Difficultés physiques et morales d’une intégration féminine au marché de l’emploi
Perdant une gouvernance, les hommes refusaient aussi qu’une femme puisse gouverner et gérer la situation de leurs femmes. Cette raison justifiait à ces hommes de n’apporter aucune aide à leurs femmes dans le travail coopératif. Certaines femmes ont même été battues par leurs maris. Mais, après le succès de la coopérative et le fait que les femmes gagnent un vrai revenu stable, les réactions des hommes vis-à-vis du travail de leurs femmes se sont modifiées ; dès lors les conditions du travail et de la compréhension du désir des femmes ont été changées : elles ont commencé à jouir de l’indépendance et elles ont pu échapper au contrôle de l’homme.
« Notre région montagneuse est caractérisée par une domination masculine, nous avons commencé à travailler à domicile pour l’éviter. » (Aicha, Membre de coopératives)
« Travailler en coopérative est bon pour nous les femmes, il nous aide à éviter d’entrer en contact avec les hommes dans les champs de pommes. » (Naima, Membre de coopératives)
« Nous avions communiqué avec les maris et les pères afin de les convaincre que leurs femmes et leurs filles pouvaient venir à la coopérative pour travailler, et ils avaient une condition préalable qu’elles ne rencontrent pas des hommes et que je suis la seule qui sera responsable de sortir. » (Amina, présidente de coopérative)

Objectif de la tâche
Reprenez le texte sur le travail des femmes en coopérative à la suite de sa dernière phrase.

Données sources
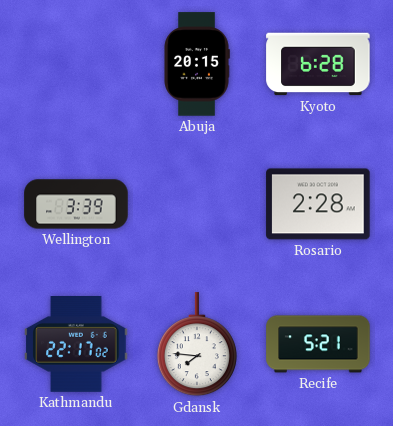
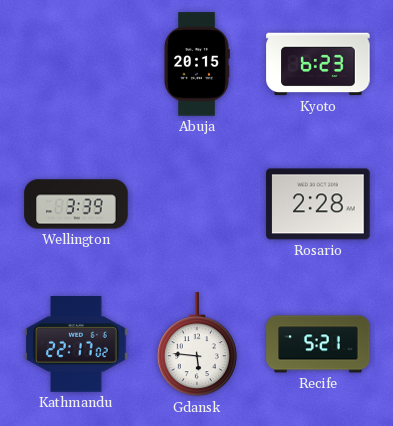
Kyoto: 6:28 -> 6:23
Gdansk: 7:46 -> 5:46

Résultat attendu
« J’ai été menacé par des hommes de la région, au motif que j’incitais les femmes contre eux. » (Najia, présidente de coopérative)
Pourtant, cette domination masculine n’apparaît pas directement, mais elle affecte négativement d’une manière indirecte tous les efforts menés par l’état. L’étude faite par Abdelkouddous EL Houdzi a dévoilé les différents obstacles que doivent affronter les femmes dans leur intégration au marché de l’emploi et dans leur accès aux plus hauts niveaux de la hiérarchie organisationnelle et les différents facteurs explicatifs caractérisant le contexte organisationnel et sociétal marocain [26]. Cette recherche vise à montrer comment la domination masculine invisible influence l’accès des femmes aux postes supérieurs. Cette étude en a conclu que de nombreux obstacles sont liés à l’accès des femmes aux postes de leadership dans les administrations marocaines.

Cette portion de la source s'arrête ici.